When a dance company is completely bound up in the imagery of the person it is named for, what is to be done when he or she is no longer there to create new images? The Merce Cunningham Dance Company came to an orderly and planned full stop in the third year after Merce’s death; but, the companies of Marie Rambert, Martha Graham and José Limón – to name just three – are continuing, decades after their founders shuffled off this mortal coil.
If I may continue that literary association, “To be, or not to be” is the question that must confront those who are left behind and in the case of Pina Bausch’s sudden death, the decision of her close-knit collaborators (coming off stage in Poland when they heard the shocking news, almost ten years ago), was to continue performing her work, which they have been doing to laudable effect, ever since (in spite of a flurry of changes in the artistic leadership of the company over the past decade).
This piece by Dimitris Papaioannou (the first of a pair in an eleven-day season at Sadler’s Wells, to be followed by Alan Lucien Øyen’s Bon Voyage, Bob…) represents a seismic shift in policy. The first new full-length works to be made on the company since Pina’s passing and the first to be made (or, to be strictly accurate, led) by anyone other than Bausch herself.
Papaioannou’s Since she straddles the chasm between being an homage to the much-loved territory of Bausch while crossing over into new landscapes but, somehow, it lacks the holism and intrinsic style that I have come to appreciate in the best of Tanztheater Wuppertal’s Bausch collection. Papaioannou presents striking moments of beauty and wonder but these are studded within a cluttered and confusing environment.
Let me take humour as an example. It is deeply inherent to this company’s work and, occasionally, subtle, comedic heights were reached. The long opening sequence of sixteen elegantly-dressed performers building a bridge of chairs to take them across the stage concluded with one chair being placed behind the final guy, and out of his reach. His “look” combining desperation, annoyance and helplessness - all conveyed in a fleeting second - was comedy gold. Other moments brought humour served up (in one case, literally) as a shock tactic, smeared onto the performance with a very broad trowel.

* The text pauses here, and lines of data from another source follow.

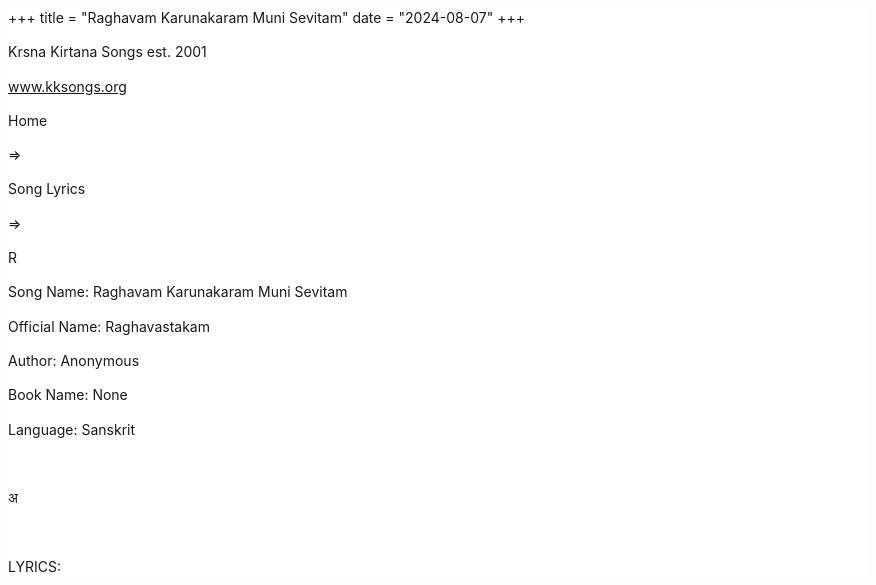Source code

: +++ 
title = "Raghavam Karunakaram Muni Sevitam"
date = "2024-08-07"
+++

Krsna Kirtana Songs est.
2001                                                           
                                                                                   

www.kksongs.org








Home
 
⇒
 
Song Lyrics
 
⇒
 
R


Song
Name: 
Raghavam Karunakaram Muni Sevitam


Official
Name: Raghavastakam


Author:
Anonymous


Book
Name: None


Language: 
Sanskrit


 








अ








 


LYRICS:
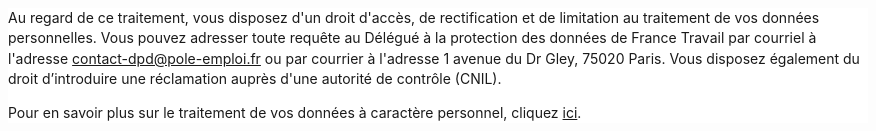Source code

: Au regard de ce traitement, vous disposez d'un droit d'accès, de rectification et de limitation au traitement de vos données personnelles. Vous pouvez adresser toute requête au Délégué à la protection des données de France Travail par courriel à l'adresse [contact-dpd@pole-emploi.fr](mailto:contact-dpd@pole-emploi.fr) ou par courrier à l'adresse 1 avenue du Dr Gley, 75020 Paris. Vous disposez également du droit d’introduire une réclamation auprès d'une autorité de contrôle (CNIL).

Pour en savoir plus sur le traitement de vos données à caractère personnel, cliquez [ici](https://mes-aides.francetravail.fr/cgu).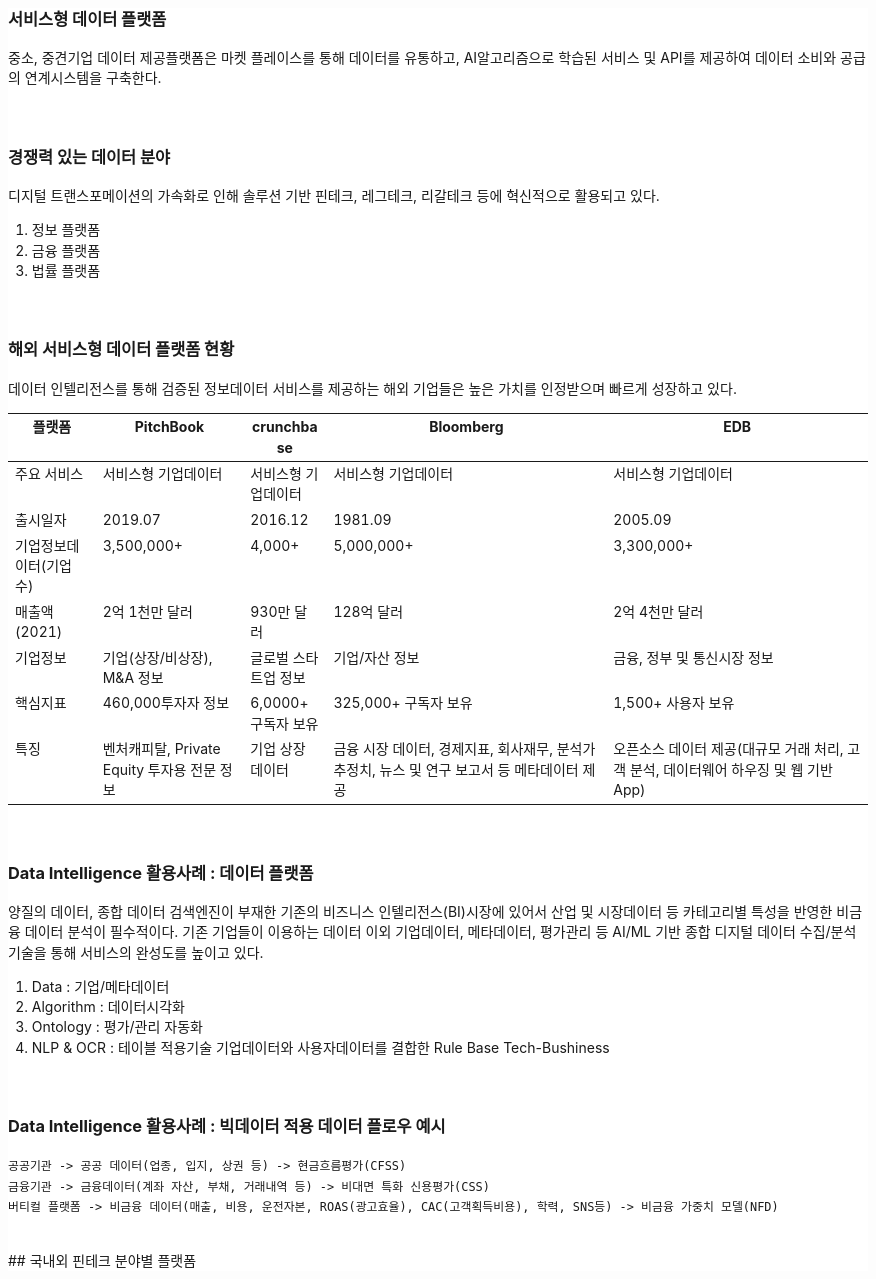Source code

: ### 서비스형 데이터 플랫폼
중소, 중견기업 데이터 제공플랫폼은 마켓 플레이스를 통해 데이터를 유통하고, AI알고리즘으로 학습된 서비스 및 API를 제공하여 데이터 소비와 공급의 연계시스템을 구축한다.

<br>

### 경쟁력 있는 데이터 분야
디지털 트랜스포메이션의 가속화로 인해 솔루션 기반 핀테크, 레그테크, 리갈테크 등에 혁신적으로 활용되고 있다.
1. 정보 플랫폼
2. 금융 플랫폼
3. 법률 플랫폼

<br>

### 해외 서비스형 데이터 플랫폼 현황
데이터 인텔리전스를 통해 검증된 정보데이터 서비스를 제공하는 해외 기업들은 높은 가치를 인정받으며 빠르게 성장하고 있다.

| 플랫폼          | PitchBook                       | crunchbase     | Bloomberg                                              | EDB                                                 |
| ------------ | ------------------------------- | -------------- | ------------------------------------------------------ | --------------------------------------------------- |
| 주요 서비스       | 서비스형 기업데이터                      | 서비스형 기업데이터     | 서비스형 기업데이터                                             | 서비스형 기업데이터                                          |
| 출시일자         | 2019.07                         | 2016.12        | 1981.09                                                | 2005.09                                             |
| 기업정보데이터(기업수) | 3,500,000+                      | 4,000+         | 5,000,000+                                             | 3,300,000+                                          |
| 매출액(2021)    | 2억 1천만 달러                       | 930만 달러        | 128억 달러                                                | 2억 4천만 달러                                           |
| 기업정보         | 기업(상장/비상장), M&A 정보              | 글로벌 스타트업 정보    | 기업/자산 정보                                               | 금융, 정부 및 통신시장 정보                                    |
| 핵심지표         | 460,000투자자 정보                   | 6,0000+ 구독자 보유 | 325,000+ 구독자 보유                                        | 1,500+ 사용자 보유                                       |
| 특징           | 벤처캐피탈, Private Equity 투자용 전문 정보 | 기업 상장 데이터      | 금융 시장 데이터, 경제지표, 회사재무, 분석가 추정치, 뉴스 및 연구 보고서 등 메타데이터 제공 | 오픈소스 데이터 제공(대규모 거래 처리, 고객 분석, 데이터웨어 하우징 및 웹 기반 App) |

<br>

### Data Intelligence 활용사례 : 데이터 플랫폼
양질의 데이터, 종합 데이터 검색엔진이 부재한 기존의 비즈니스 인텔리전스(BI)시장에 있어서 산업 및 시장데이터 등 카테고리별 특성을 반영한 비금융 데이터 분석이 필수적이다. 기존 기업들이 이용하는 데이터 이외 기업데이터, 메타데이터, 평가관리 등 AI/ML 기반 종합 디지털 데이터 수집/분석 기술을 통해 서비스의 완성도를 높이고 있다.

1. Data : 기업/메타데이터
2. Algorithm : 데이터시각화
3. Ontology : 평가/관리 자동화
4. NLP & OCR : 테이블 적용기술
기업데이터와 사용자데이터를 결합한 Rule Base Tech-Bushiness

<br>

### Data Intelligence 활용사례 : 빅데이터 적용 데이터 플로우 예시
	공공기관 -> 공공 데이터(업종, 입지, 상권 등) -> 현금흐름평가(CFSS)
	금융기관 -> 금융데이터(계좌 자산, 부채, 거래내역 등) -> 비대면 특화 신용평가(CSS)
	버티컬 플랫폼 -> 비금융 데이터(매출, 비용, 운전자본, ROAS(광고효율), CAC(고객획득비용), 학력, SNS등) -> 비금융 가중치 모델(NFD)

<br>
## 국내외 핀테크 분야별 플랫폼
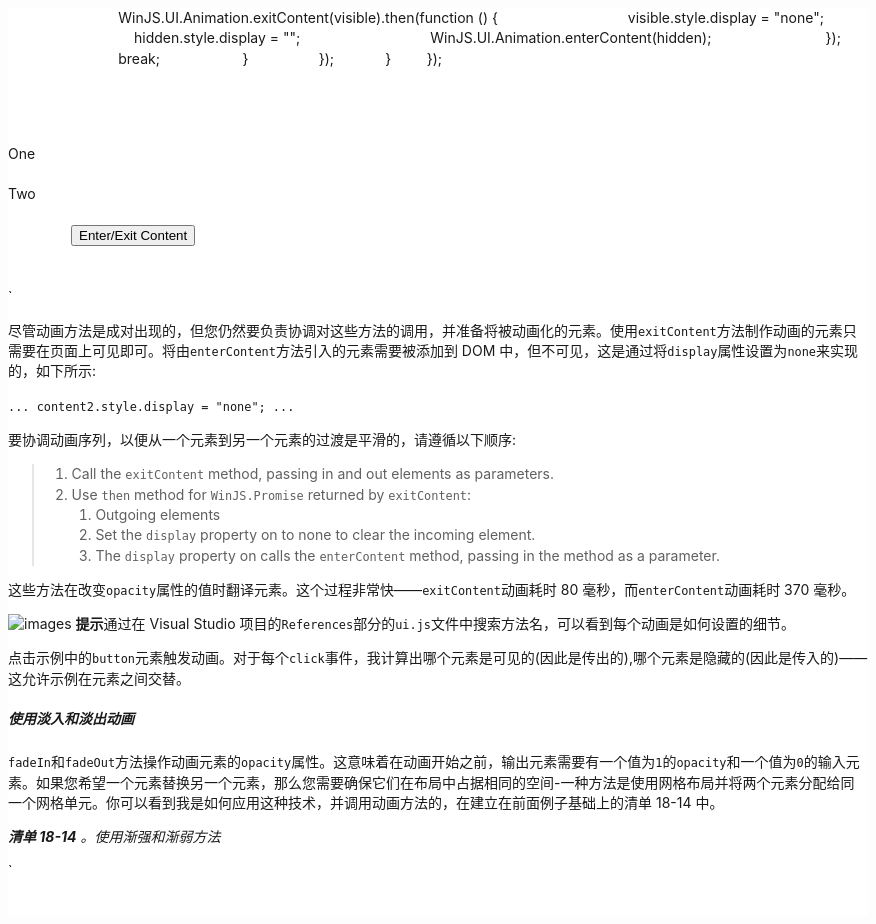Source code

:                             WinJS.UI.Animation.exitContent(visible).then(function () {
                                visible.style.display = "none";
                                hidden.style.display = "";
                                WinJS.UI.Animation.enterContent(hidden);
                            });
                            break;
                    }` `                });
            }
        });
    </script>
</head>
<body>
    <div class="outerContainer">
        <div class="panel">
            <div id="content1" class="coloredRect coloredRectSmall column">One</div>
            <div id="content2"class="coloredRect coloredRectSmall column">Two</div>
            <div class="buttonPanel column">
                <button id="content">Enter/Exit Content</button>
            </div>
        </div>
    </div>
</body>
</html>`

尽管动画方法是成对出现的，但您仍然要负责协调对这些方法的调用，并准备将被动画化的元素。使用`exitContent`方法制作动画的元素只需要在页面上可见即可。将由`enterContent`方法引入的元素需要被添加到 DOM 中，但不可见，这是通过将`display`属性设置为`none`来实现的，如下所示:

`...
content2.style.display = "none";
...`

要协调动画序列，以便从一个元素到另一个元素的过渡是平滑的，请遵循以下顺序:

> 1.  Call the `exitContent` method, passing in and out elements as parameters.
> 2.  Use `then` method for `WinJS.Promise` returned by `exitContent`:
>     1.  Outgoing elements
>     2.  Set the `display` property on to none to clear the incoming element.
>     3.  The `display` property on calls the `enterContent` method, passing in the method as a parameter.

这些方法在改变`opacity`属性的值时翻译元素。这个过程非常快——`exitContent`动画耗时 80 毫秒，而`enterContent`动画耗时 370 毫秒。

![images](images/square.jpg) **提示**通过在 Visual Studio 项目的`References`部分的`ui.js`文件中搜索方法名，可以看到每个动画是如何设置的细节。

点击示例中的`button`元素触发动画。对于每个`click`事件，我计算出哪个元素是可见的(因此是传出的),哪个元素是隐藏的(因此是传入的)——这允许示例在元素之间交替。

##### 使用淡入和淡出动画

`fadeIn`和`fadeOut`方法操作动画元素的`opacity`属性。这意味着在动画开始之前，输出元素需要有一个值为`1`的`opacity`和一个值为`0`的输入元素。如果您希望一个元素替换另一个元素，那么您需要确保它们在布局中占据相同的空间-一种方法是使用网格布局并将两个元素分配给同一个网格单元。你可以看到我是如何应用这种技术，并调用动画方法的，在建立在前面例子基础上的清单 18-14 中。

***清单 18-14** 。使用渐强和渐弱方法*

`<!DOCTYPE html>
<html>
<head>
    <title></title>
    <script>
        WinJS.UI.Pages.define("/pages/ContentAnimations.html", {
            ready: function () {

Tina Tzoka’s set design was suitably monumental, evoking imagery of Péter Pabst’s remarkable sets for Bausch’s World Cities series, with piles of roughly-stacked, mattress-sized objects upstage (akin to a wall of dilapidated, old-style, school gym mats). This was a hill of sorts in which a tree, complete with root ball, was planted and removed and up and down which dancers (both naked and clothed) climbed and slithered. The traditional costume predilection with slinky evening wear and high heels spilled over from the past to the present, although the device of brushing a fabric to turn sequins from black to gold and back again was overused.